In the post-Cold War period, with the Soviet challenge removed from the continent, Africa has witnessed dwindling American foreign policy interest, save for U.S. crisis intervention, and, of course, Washington’s support for South Africa’s anti-apartheid movement.

Albright’s visit to sub-Saharan Africa is only the second by a U.S. secretary of State in the post-Cold War period. Warren Christopher, who logged more travel than any of his predecessors, toured the region in 1996, late in his term. His Cold War predecessors, George P. Shultz and James A. Baker III, also visited these areas only rarely.

After her OAU speech, Albright visited a high school to talk to members of the Civic Education Club--now an established part of the travel routine for the professor turned diplomat.

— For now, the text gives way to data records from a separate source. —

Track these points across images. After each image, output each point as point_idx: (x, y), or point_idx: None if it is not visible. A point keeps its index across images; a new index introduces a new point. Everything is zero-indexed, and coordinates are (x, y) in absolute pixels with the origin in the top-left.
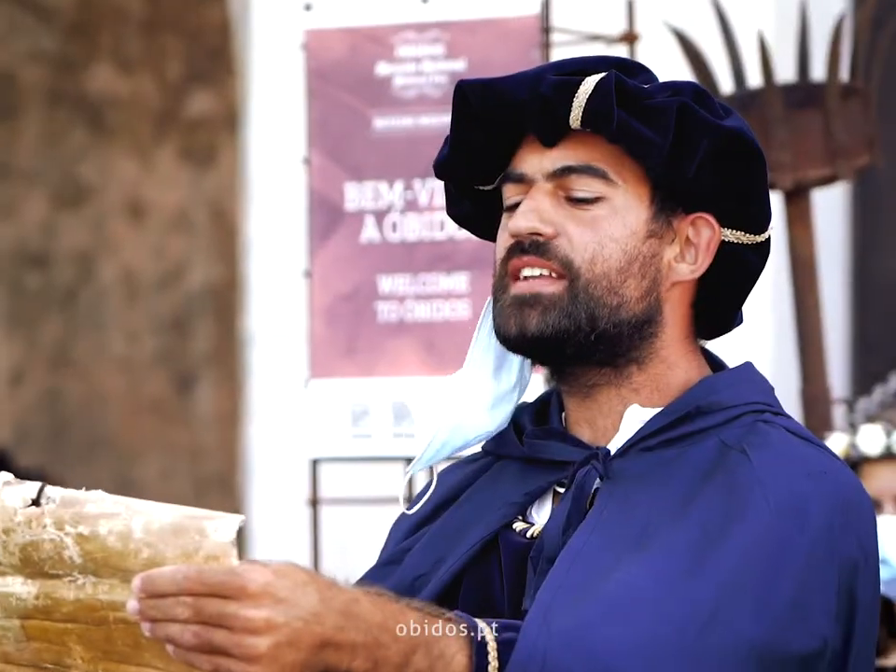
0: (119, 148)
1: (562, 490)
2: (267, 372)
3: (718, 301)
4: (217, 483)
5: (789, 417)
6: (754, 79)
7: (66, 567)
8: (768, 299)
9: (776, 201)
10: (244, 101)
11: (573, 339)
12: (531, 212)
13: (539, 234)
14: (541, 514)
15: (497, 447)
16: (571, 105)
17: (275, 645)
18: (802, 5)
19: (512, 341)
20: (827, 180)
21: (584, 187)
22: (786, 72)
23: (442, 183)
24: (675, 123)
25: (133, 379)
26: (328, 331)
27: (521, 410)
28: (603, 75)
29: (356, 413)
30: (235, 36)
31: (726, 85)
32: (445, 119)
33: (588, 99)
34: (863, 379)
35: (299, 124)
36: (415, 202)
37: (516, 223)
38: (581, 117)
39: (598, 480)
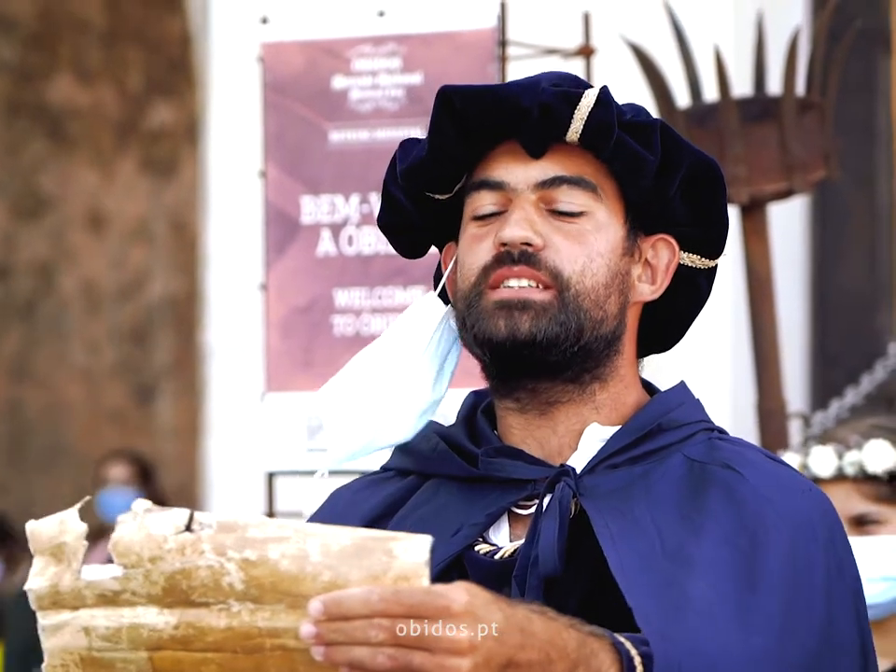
0: (80, 159)
1: (518, 511)
2: (225, 385)
3: (665, 324)
4: (177, 495)
5: (728, 434)
6: (710, 93)
7: (222, 595)
8: (727, 313)
9: (732, 215)
10: (203, 113)
11: (560, 347)
12: (523, 221)
13: (530, 245)
14: (499, 535)
15: (428, 467)
16: (571, 117)
17: (475, 666)
18: (758, 19)
19: (500, 343)
20: (783, 194)
21: (572, 199)
22: (742, 86)
23: (381, 192)
24: (660, 142)
25: (94, 390)
26: (283, 345)
27: (449, 429)
28: (600, 87)
29: (311, 426)
30: (195, 48)
31: (682, 99)
32: (402, 133)
33: (590, 112)
34: (822, 392)
35: (255, 137)
36: (371, 215)
37: (511, 232)
38: (582, 130)
39: (571, 497)
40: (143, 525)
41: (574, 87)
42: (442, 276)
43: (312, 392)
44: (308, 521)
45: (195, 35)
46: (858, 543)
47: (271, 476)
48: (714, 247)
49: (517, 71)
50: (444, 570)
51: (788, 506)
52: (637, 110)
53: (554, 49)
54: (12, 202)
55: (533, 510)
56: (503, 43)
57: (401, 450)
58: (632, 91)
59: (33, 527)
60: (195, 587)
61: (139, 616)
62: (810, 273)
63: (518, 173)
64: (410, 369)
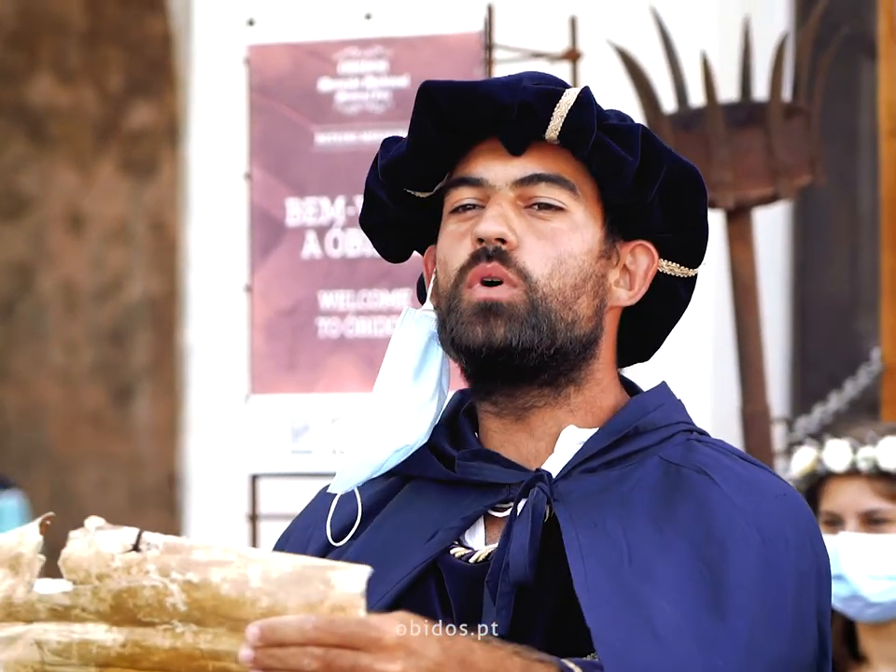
0: (60, 159)
1: (495, 514)
2: (206, 386)
3: (643, 331)
4: (155, 497)
5: (708, 435)
6: (697, 98)
7: (166, 615)
8: (709, 317)
9: (716, 220)
10: (185, 114)
11: (536, 350)
12: (500, 217)
13: (505, 241)
14: (475, 539)
15: (408, 468)
16: (551, 115)
17: None
18: (744, 24)
19: (477, 349)
20: (768, 199)
21: (551, 195)
22: (728, 91)
23: (364, 191)
24: (640, 146)
25: (72, 390)
26: (268, 346)
27: (433, 431)
28: (581, 88)
29: (295, 428)
30: (177, 49)
31: (668, 103)
32: (388, 136)
33: (570, 111)
34: (804, 398)
35: (240, 139)
36: (357, 217)
37: (486, 227)
38: (561, 128)
39: (545, 503)
40: (92, 541)
41: (556, 86)
42: (425, 285)
43: (296, 394)
44: (294, 520)
45: (177, 36)
46: (865, 540)
47: (254, 478)
48: (693, 256)
49: (503, 75)
50: (420, 575)
51: (759, 513)
52: (622, 117)
53: (541, 52)
54: None
55: (508, 513)
56: (489, 46)
57: None
58: (618, 95)
59: None
60: (141, 606)
61: (89, 632)
62: (791, 278)
63: (497, 170)
64: (409, 391)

In response to a student’s question, Albright said Africa’s tragedy was that it was oppressed by colonial overlords for a century and by rapacious and repressive local leaders in the three decades since. At the same time, though, she endorsed the Ethiopian government of Prime Minister Meles Zenawi as one that “meets these responsibilities” of democracy and free-market economics.

Still, when Albright met privately with Meles earlier in the day, she agreed to the Ethiopian leader’s policy of refusing to allow representatives of opposition newspapers to cover events at his office. Opposition leaders say Meles has imposed tough limits on the media and has restricted other freedoms. But the international community views his regime as an improvement after the brutal Communist government of Mengistu Haile Mariam.